▶ _Problem requirements_: Only the lines below from the one containing "0.0119 | 0.2273 |" to the one containing "0.0423 | 0.8081 |" should be repeated, both included and unchanged.

__________________________________________________

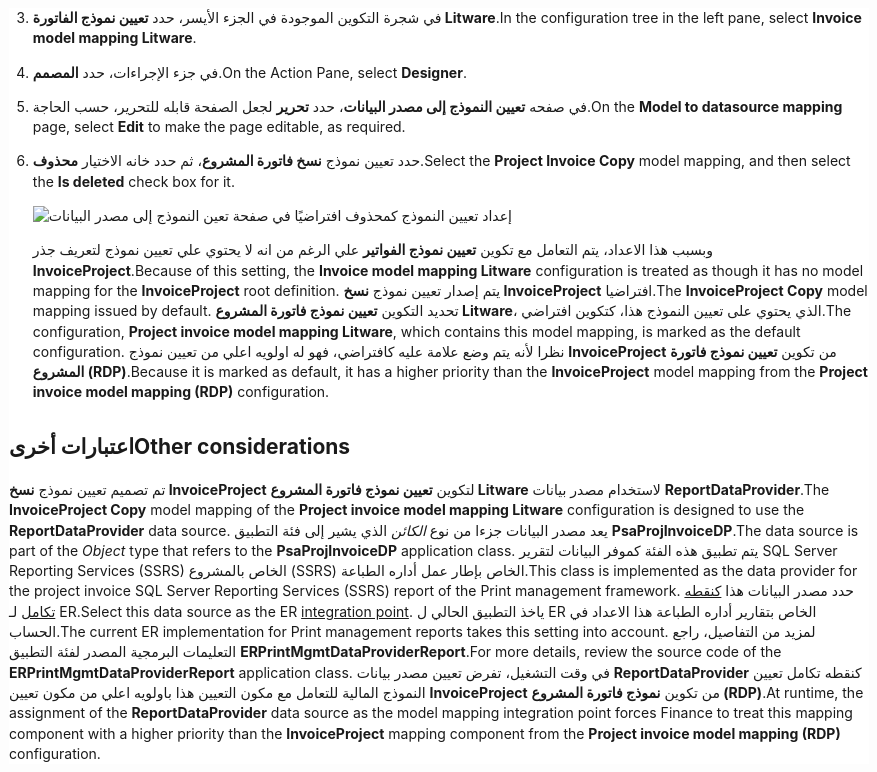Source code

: 3. <span data-ttu-id="c71c3-213">في شجرة التكوين الموجودة في الجزء الأيسر، حدد **تعيين نموذج الفاتورة Litware**.</span><span class="sxs-lookup"><span data-stu-id="c71c3-213">In the configuration tree in the left pane, select **Invoice model mapping Litware**.</span></span>
4. <span data-ttu-id="c71c3-214">في جزء الإجراءات، حدد **المصمم**.</span><span class="sxs-lookup"><span data-stu-id="c71c3-214">On the Action Pane, select **Designer**.</span></span>
5. <span data-ttu-id="c71c3-215">في صفحه **تعيين النموذج إلى مصدر البيانات**، حدد **تحرير** لجعل الصفحة قابله للتحرير، حسب الحاجة.</span><span class="sxs-lookup"><span data-stu-id="c71c3-215">On the **Model to datasource mapping** page, select **Edit** to make the page editable, as required.</span></span>
6. <span data-ttu-id="c71c3-216">حدد تعيين نموذج **نسخ فاتورة المشروع**، ثم حدد خانه الاختيار **محذوف**.</span><span class="sxs-lookup"><span data-stu-id="c71c3-216">Select the **Project Invoice Copy** model mapping, and then select the **Is deleted** check box for it.</span></span>

    ![إعداد تعيين النموذج كمحذوف افتراضيًا في صفحة تعين النموذج إلى مصدر البيانات](./media/er-multiple-model-mappings-image9.png)

    <span data-ttu-id="c71c3-218">وبسبب هذا الاعداد، يتم التعامل مع تكوين **تعيين نموذج الفواتير** علي الرغم من انه لا يحتوي علي تعيين نموذج لتعريف جذر **InvoiceProject**.</span><span class="sxs-lookup"><span data-stu-id="c71c3-218">Because of this setting, the **Invoice model mapping Litware** configuration is treated as though it has no model mapping for the **InvoiceProject** root definition.</span></span> <span data-ttu-id="c71c3-219">يتم إصدار تعيين نموذج **نسخ InvoiceProject** افتراضيا.</span><span class="sxs-lookup"><span data-stu-id="c71c3-219">The **InvoiceProject Copy** model mapping issued by default.</span></span> <span data-ttu-id="c71c3-220">تحديد التكوين **تعيين نموذج فاتورة المشروع Litware**، الذي يحتوي على تعيين النموذج هذا، كتكوين افتراضي.</span><span class="sxs-lookup"><span data-stu-id="c71c3-220">The configuration, **Project invoice model mapping Litware**, which contains this model mapping, is marked as the default configuration.</span></span> <span data-ttu-id="c71c3-221">نظرا لأنه يتم وضع علامة عليه كافتراضي، فهو له اولويه اعلي من تعيين نموذج **InvoiceProject** من تكوين **تعيين نموذج فاتورة المشروع (RDP)**.</span><span class="sxs-lookup"><span data-stu-id="c71c3-221">Because it is marked as default, it has a higher priority than the **InvoiceProject** model mapping from the **Project invoice model mapping (RDP)** configuration.</span></span>

## <a name="other-considerations"></a><span data-ttu-id="c71c3-222">اعتبارات أخرى</span><span class="sxs-lookup"><span data-stu-id="c71c3-222">Other considerations</span></span>

<span data-ttu-id="c71c3-223">تم تصميم تعيين نموذج **نسخ InvoiceProject** لتكوين **تعيين نموذج فاتورة المشروع Litware** لاستخدام مصدر بيانات **ReportDataProvider**.</span><span class="sxs-lookup"><span data-stu-id="c71c3-223">The **InvoiceProject Copy** model mapping of the **Project invoice model mapping Litware** configuration is designed to use the **ReportDataProvider** data source.</span></span> <span data-ttu-id="c71c3-224">يعد مصدر البيانات جزءا من نوع *الكائن* الذي يشير إلى فئة التطبيق **PsaProjInvoiceDP**.</span><span class="sxs-lookup"><span data-stu-id="c71c3-224">The data source is part of the *Object* type that refers to the **PsaProjInvoiceDP** application class.</span></span> <span data-ttu-id="c71c3-225">يتم تطبيق هذه الفئة كموفر البيانات لتقرير SQL Server Reporting Services (SSRS) الخاص بالمشروع (SSRS) الخاص بإطار عمل أداره الطباعة.</span><span class="sxs-lookup"><span data-stu-id="c71c3-225">This class is implemented as the data provider for the project invoice SQL Server Reporting Services (SSRS) report of the Print management framework.</span></span> <span data-ttu-id="c71c3-226">حدد مصدر البيانات هذا [كنقطه تكامل](er-apis-app10-0-11.md#api-to-run-a-format-mapping-for-the-generation-of-outbound-documents)  لـ ER.</span><span class="sxs-lookup"><span data-stu-id="c71c3-226">Select this data source as the ER [integration point](er-apis-app10-0-11.md#api-to-run-a-format-mapping-for-the-generation-of-outbound-documents).</span></span> <span data-ttu-id="c71c3-227">ياخذ التطبيق الحالي ل ER الخاص بتقارير أداره الطباعة هذا الاعداد في الحساب.</span><span class="sxs-lookup"><span data-stu-id="c71c3-227">The current ER implementation for Print management reports takes this setting into account.</span></span> <span data-ttu-id="c71c3-228">لمزيد من التفاصيل، راجع التعليمات البرمجية المصدر لفئة التطبيق **ERPrintMgmtDataProviderReport**.</span><span class="sxs-lookup"><span data-stu-id="c71c3-228">For more details, review the source code of the **ERPrintMgmtDataProviderReport** application class.</span></span> <span data-ttu-id="c71c3-229">في وقت التشغيل، تفرض تعيين مصدر بيانات **ReportDataProvider** كنقطه تكامل تعيين النموذج المالية للتعامل مع مكون التعيين هذا باولويه اعلي من مكون تعيين **InvoiceProject** من تكوين **نموذج فاتورة المشروع (RDP)**.</span><span class="sxs-lookup"><span data-stu-id="c71c3-229">At runtime, the assignment of the **ReportDataProvider** data source as the model mapping integration point forces Finance to treat this mapping component with a higher priority than the **InvoiceProject** mapping component from the **Project invoice model mapping (RDP)** configuration.</span></span>
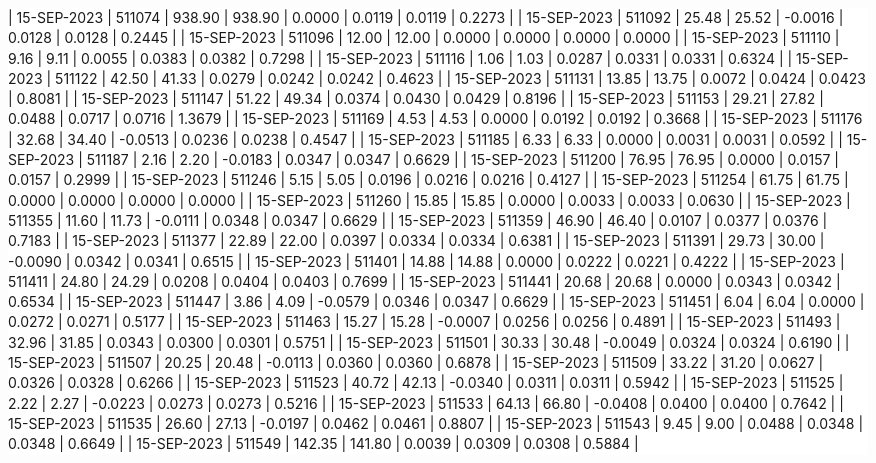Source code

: | 15-SEP-2023 | 511074 | 938.90 | 938.90 | 0.0000 | 0.0119 | 0.0119 | 0.2273 |
| 15-SEP-2023 | 511092 | 25.48 | 25.52 | -0.0016 | 0.0128 | 0.0128 | 0.2445 |
| 15-SEP-2023 | 511096 | 12.00 | 12.00 | 0.0000 | 0.0000 | 0.0000 | 0.0000 |
| 15-SEP-2023 | 511110 | 9.16 | 9.11 | 0.0055 | 0.0383 | 0.0382 | 0.7298 |
| 15-SEP-2023 | 511116 | 1.06 | 1.03 | 0.0287 | 0.0331 | 0.0331 | 0.6324 |
| 15-SEP-2023 | 511122 | 42.50 | 41.33 | 0.0279 | 0.0242 | 0.0242 | 0.4623 |
| 15-SEP-2023 | 511131 | 13.85 | 13.75 | 0.0072 | 0.0424 | 0.0423 | 0.8081 |
| 15-SEP-2023 | 511147 | 51.22 | 49.34 | 0.0374 | 0.0430 | 0.0429 | 0.8196 |
| 15-SEP-2023 | 511153 | 29.21 | 27.82 | 0.0488 | 0.0717 | 0.0716 | 1.3679 |
| 15-SEP-2023 | 511169 | 4.53 | 4.53 | 0.0000 | 0.0192 | 0.0192 | 0.3668 |
| 15-SEP-2023 | 511176 | 32.68 | 34.40 | -0.0513 | 0.0236 | 0.0238 | 0.4547 |
| 15-SEP-2023 | 511185 | 6.33 | 6.33 | 0.0000 | 0.0031 | 0.0031 | 0.0592 |
| 15-SEP-2023 | 511187 | 2.16 | 2.20 | -0.0183 | 0.0347 | 0.0347 | 0.6629 |
| 15-SEP-2023 | 511200 | 76.95 | 76.95 | 0.0000 | 0.0157 | 0.0157 | 0.2999 |
| 15-SEP-2023 | 511246 | 5.15 | 5.05 | 0.0196 | 0.0216 | 0.0216 | 0.4127 |
| 15-SEP-2023 | 511254 | 61.75 | 61.75 | 0.0000 | 0.0000 | 0.0000 | 0.0000 |
| 15-SEP-2023 | 511260 | 15.85 | 15.85 | 0.0000 | 0.0033 | 0.0033 | 0.0630 |
| 15-SEP-2023 | 511355 | 11.60 | 11.73 | -0.0111 | 0.0348 | 0.0347 | 0.6629 |
| 15-SEP-2023 | 511359 | 46.90 | 46.40 | 0.0107 | 0.0377 | 0.0376 | 0.7183 |
| 15-SEP-2023 | 511377 | 22.89 | 22.00 | 0.0397 | 0.0334 | 0.0334 | 0.6381 |
| 15-SEP-2023 | 511391 | 29.73 | 30.00 | -0.0090 | 0.0342 | 0.0341 | 0.6515 |
| 15-SEP-2023 | 511401 | 14.88 | 14.88 | 0.0000 | 0.0222 | 0.0221 | 0.4222 |
| 15-SEP-2023 | 511411 | 24.80 | 24.29 | 0.0208 | 0.0404 | 0.0403 | 0.7699 |
| 15-SEP-2023 | 511441 | 20.68 | 20.68 | 0.0000 | 0.0343 | 0.0342 | 0.6534 |
| 15-SEP-2023 | 511447 | 3.86 | 4.09 | -0.0579 | 0.0346 | 0.0347 | 0.6629 |
| 15-SEP-2023 | 511451 | 6.04 | 6.04 | 0.0000 | 0.0272 | 0.0271 | 0.5177 |
| 15-SEP-2023 | 511463 | 15.27 | 15.28 | -0.0007 | 0.0256 | 0.0256 | 0.4891 |
| 15-SEP-2023 | 511493 | 32.96 | 31.85 | 0.0343 | 0.0300 | 0.0301 | 0.5751 |
| 15-SEP-2023 | 511501 | 30.33 | 30.48 | -0.0049 | 0.0324 | 0.0324 | 0.6190 |
| 15-SEP-2023 | 511507 | 20.25 | 20.48 | -0.0113 | 0.0360 | 0.0360 | 0.6878 |
| 15-SEP-2023 | 511509 | 33.22 | 31.20 | 0.0627 | 0.0326 | 0.0328 | 0.6266 |
| 15-SEP-2023 | 511523 | 40.72 | 42.13 | -0.0340 | 0.0311 | 0.0311 | 0.5942 |
| 15-SEP-2023 | 511525 | 2.22 | 2.27 | -0.0223 | 0.0273 | 0.0273 | 0.5216 |
| 15-SEP-2023 | 511533 | 64.13 | 66.80 | -0.0408 | 0.0400 | 0.0400 | 0.7642 |
| 15-SEP-2023 | 511535 | 26.60 | 27.13 | -0.0197 | 0.0462 | 0.0461 | 0.8807 |
| 15-SEP-2023 | 511543 | 9.45 | 9.00 | 0.0488 | 0.0348 | 0.0348 | 0.6649 |
| 15-SEP-2023 | 511549 | 142.35 | 141.80 | 0.0039 | 0.0309 | 0.0308 | 0.5884 |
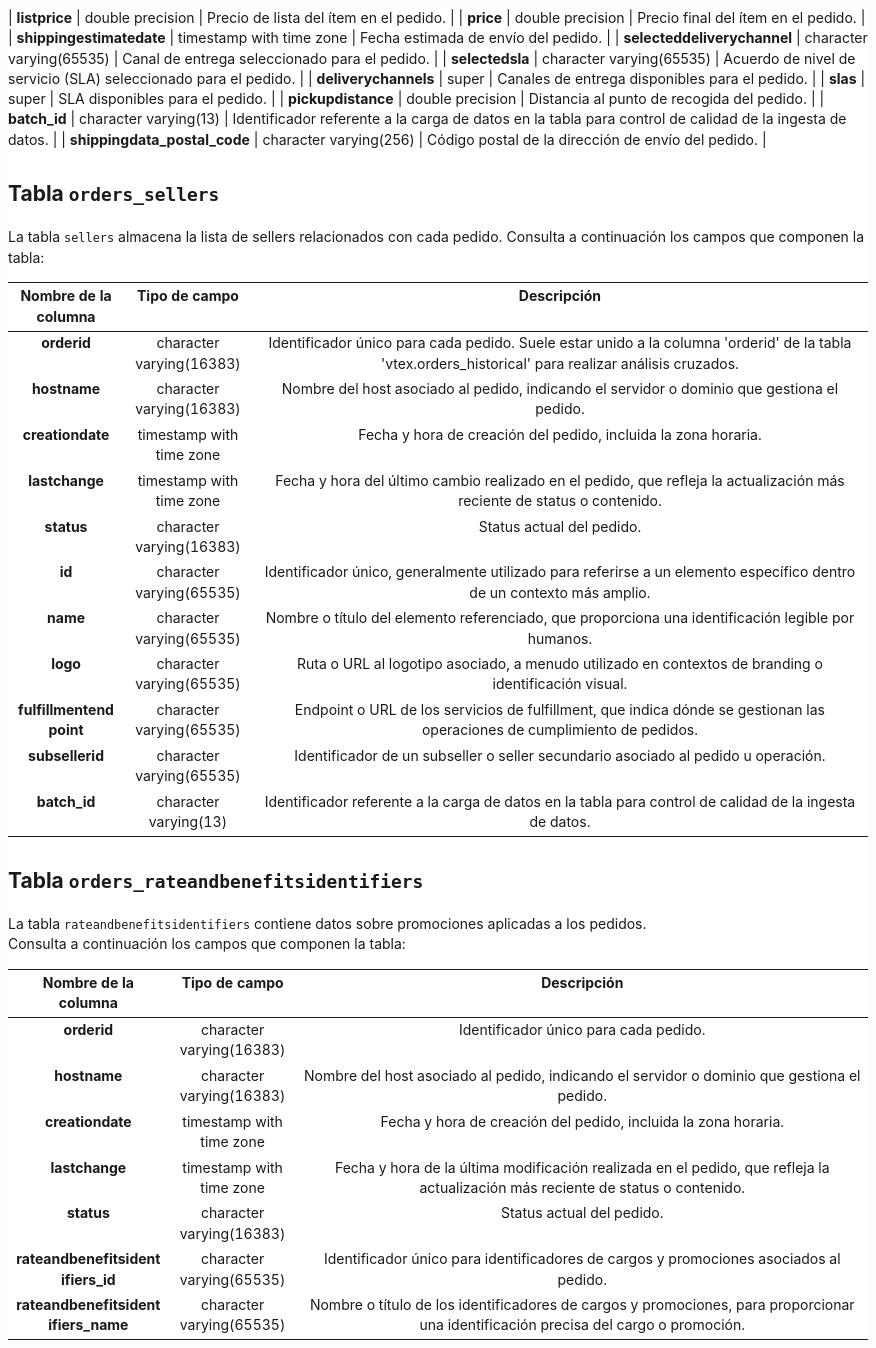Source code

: | **listprice** | double precision | Precio de lista del ítem en el pedido. |
| **price** | double precision | Precio final del ítem en el pedido. |
| **shippingestimatedate** | timestamp with time zone | Fecha estimada de envío del pedido. |
| **selecteddeliverychannel** | character varying(65535) | Canal de entrega seleccionado para el pedido. |
| **selectedsla** | character varying(65535) | Acuerdo de nivel de servicio (SLA) seleccionado para el pedido. |
| **deliverychannels** | super | Canales de entrega disponibles para el pedido. |
| **slas** | super | SLA disponibles para el pedido. |
| **pickupdistance** | double precision | Distancia al punto de recogida del pedido. |
| **batch_id** | character varying(13) | Identificador referente a la carga de datos en la tabla para control de calidad de la ingesta de datos. |
| **shippingdata_postal_code** | character varying(256) | Código postal de la dirección de envío del pedido. |

## Tabla `orders_sellers`  

La tabla `sellers` almacena la lista de sellers relacionados con cada pedido. Consulta a continuación los campos que componen la tabla:  

| **Nombre de la columna** | **Tipo de campo** | **Descripción** |
|:---:|:---:|:---:|
| **orderid** | character varying(16383) | Identificador único para cada pedido. Suele estar unido a la columna 'orderid' de la tabla 'vtex.orders_historical' para realizar análisis cruzados. |
| **hostname** | character varying(16383) | Nombre del host asociado al pedido, indicando el servidor o dominio que gestiona el pedido. |
| **creationdate** | timestamp with time zone | Fecha y hora de creación del pedido, incluida la zona horaria. |
| **lastchange** | timestamp with time zone | Fecha y hora del último cambio realizado en el pedido, que refleja la actualización más reciente de status o contenido. |
| **status** | character varying(16383) | Status actual del pedido. |
| **id** | character varying(65535) | Identificador único, generalmente utilizado para referirse a un elemento específico dentro de un contexto más amplio. |
| **name** | character varying(65535) | Nombre o título del elemento referenciado, que proporciona una identificación legible por humanos. |
| **logo** | character varying(65535) | Ruta o URL al logotipo asociado, a menudo utilizado en contextos de branding o identificación visual. |
| **fulfillmentendpoint** | character varying(65535) | Endpoint o URL de los servicios de fulfillment, que indica dónde se gestionan las operaciones de cumplimiento de pedidos. |
| **subsellerid** | character varying(65535) | Identificador de un subseller o seller secundario asociado al pedido u operación. |
| **batch_id** | character varying(13) | Identificador referente a la carga de datos en la tabla para control de calidad de la ingesta de datos. |

## Tabla `orders_rateandbenefitsidentifiers` 

La tabla `rateandbenefitsidentifiers` contiene datos sobre promociones aplicadas a los pedidos.  
Consulta a continuación los campos que componen la tabla:  

| **Nombre de la columna** | **Tipo de campo** | **Descripción** |
|:---:|:---:|:---:|
| **orderid** | character varying(16383) | Identificador único para cada pedido. |
| **hostname** | character varying(16383) | Nombre del host asociado al pedido, indicando el servidor o dominio que gestiona el pedido. |
| **creationdate** | timestamp with time zone | Fecha y hora de creación del pedido, incluida la zona horaria. |
| **lastchange** | timestamp with time zone | Fecha y hora de la última modificación realizada en el pedido, que refleja la actualización más reciente de status o contenido. |
| **status** | character varying(16383) | Status actual del pedido. |
| **rateandbenefitsidentifiers_id** | character varying(65535) | Identificador único para identificadores de cargos y promociones asociados al pedido. |
| **rateandbenefitsidentifiers_name** | character varying(65535) | Nombre o título de los identificadores de cargos y promociones, para proporcionar una identificación precisa del cargo o promoción. |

__________________________________________________

▶ _Reply to the task_:
: | 15-SEP-2023 | 511074 | 938.90 | 938.90 | 0.0000 | 0.0119 | 0.0119 | 0.2273 |
| 15-SEP-2023 | 511092 | 25.48 | 25.52 | -0.0016 | 0.0128 | 0.0128 | 0.2445 |
| 15-SEP-2023 | 511096 | 12.00 | 12.00 | 0.0000 | 0.0000 | 0.0000 | 0.0000 |
| 15-SEP-2023 | 511110 | 9.16 | 9.11 | 0.0055 | 0.0383 | 0.0382 | 0.7298 |
| 15-SEP-2023 | 511116 | 1.06 | 1.03 | 0.0287 | 0.0331 | 0.0331 | 0.6324 |
| 15-SEP-2023 | 511122 | 42.50 | 41.33 | 0.0279 | 0.0242 | 0.0242 | 0.4623 |
| 15-SEP-2023 | 511131 | 13.85 | 13.75 | 0.0072 | 0.0424 | 0.0423 | 0.8081 |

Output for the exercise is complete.